Kohli's aborted celebration
ESPNcricinfo presents the Plays of the Day from the third day of the fourth Test between Australia and India in Adelaide

Virat Kohli took a single to complete his century and started to celebrate before realising there was at least one more run to be taken • Getty Images
Gautam Gambhir's tour has been full of replays. His first three dismissals were near identical, poking on or around off, and edging to the keeper or the slips. In his fourth innings of the series, Gambhir fought that tendency, but in his sixth innings of the series he found a new way to get out: short ball, at the chin, fended away to gully. In the seventh innings, which was today, he provided a replay of the new dismissal, fending in front of his neck, lobbing the ball to gully.
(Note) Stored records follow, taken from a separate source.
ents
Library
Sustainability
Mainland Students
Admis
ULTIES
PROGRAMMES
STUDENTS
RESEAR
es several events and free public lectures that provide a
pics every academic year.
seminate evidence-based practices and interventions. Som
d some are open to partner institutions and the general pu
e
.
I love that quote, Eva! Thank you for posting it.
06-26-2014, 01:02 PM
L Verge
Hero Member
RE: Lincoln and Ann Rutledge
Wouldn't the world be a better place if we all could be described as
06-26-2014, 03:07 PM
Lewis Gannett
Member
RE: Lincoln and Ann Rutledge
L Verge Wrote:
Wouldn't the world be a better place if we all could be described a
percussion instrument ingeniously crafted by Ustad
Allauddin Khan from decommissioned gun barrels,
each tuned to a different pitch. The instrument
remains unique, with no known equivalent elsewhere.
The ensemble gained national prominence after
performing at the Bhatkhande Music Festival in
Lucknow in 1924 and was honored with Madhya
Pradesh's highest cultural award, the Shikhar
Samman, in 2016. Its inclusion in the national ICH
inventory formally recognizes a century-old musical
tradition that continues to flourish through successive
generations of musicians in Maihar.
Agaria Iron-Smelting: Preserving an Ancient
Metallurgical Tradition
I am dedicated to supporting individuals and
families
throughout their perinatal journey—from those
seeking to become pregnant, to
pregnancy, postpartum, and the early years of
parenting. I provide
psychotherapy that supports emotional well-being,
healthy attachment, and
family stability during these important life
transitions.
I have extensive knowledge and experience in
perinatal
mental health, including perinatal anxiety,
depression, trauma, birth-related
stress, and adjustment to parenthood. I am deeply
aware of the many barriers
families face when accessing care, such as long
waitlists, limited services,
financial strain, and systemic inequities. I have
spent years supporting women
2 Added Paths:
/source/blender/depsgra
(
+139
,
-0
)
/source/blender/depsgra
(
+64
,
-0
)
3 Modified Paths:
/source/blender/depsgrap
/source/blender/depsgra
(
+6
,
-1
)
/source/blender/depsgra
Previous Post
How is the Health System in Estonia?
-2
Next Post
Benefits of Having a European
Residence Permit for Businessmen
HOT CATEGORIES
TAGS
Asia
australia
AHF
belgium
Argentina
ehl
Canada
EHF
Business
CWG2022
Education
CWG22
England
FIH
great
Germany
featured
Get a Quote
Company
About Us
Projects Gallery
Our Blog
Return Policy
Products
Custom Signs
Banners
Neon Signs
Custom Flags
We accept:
At around noon the players had to stop play for about two minutes. Not for injury, not for damage to the ball, not because of any movement behind the sight screen. The interruption was because it is Australia Day today, and the 21-gun salute at the adjacent Torrens Parade Ground was too loud.
It has become almost rote for the umpires to check on the no-ball every time India lose a wicket. It happened on three occasions today, after the wickets of Sachin Tendulkar, Gautam Gambhir and Wriddhiman Saha. On the first go, the bowler's foot was just in, and on the next two well behind the crease. The crowd duly booed those stoppages.
In his first innings in Test cricket, Saha shouldered arms to a reverse-swinging Dale Steyn in Nagpur, and found his off stump had been pegged back. Now playing a proper Test - as a wicketkeeper-batsman and not as someone forced to play as a specialist batsman because the squad didn't have another batsman - Saha has impressed everybody with his keeping. With the bat, too, he got stuck in, added 114 with Virat Kohli, but at the stroke of tea he offered no stroke to the second new ball. It seamed back in, hitting the top of off, reminding you of his first dismissal.
When Kohli pierced the field on 99, his celebrations were of pure release and relief after the pressure he has been under. In all that he forgot he had hit it well enough to take about three. In the middle of his celebrations the realisation dawned. He aborted the festivities, took the second, and leapt in the air again. India's only centurion on the tour can be pardoned that much.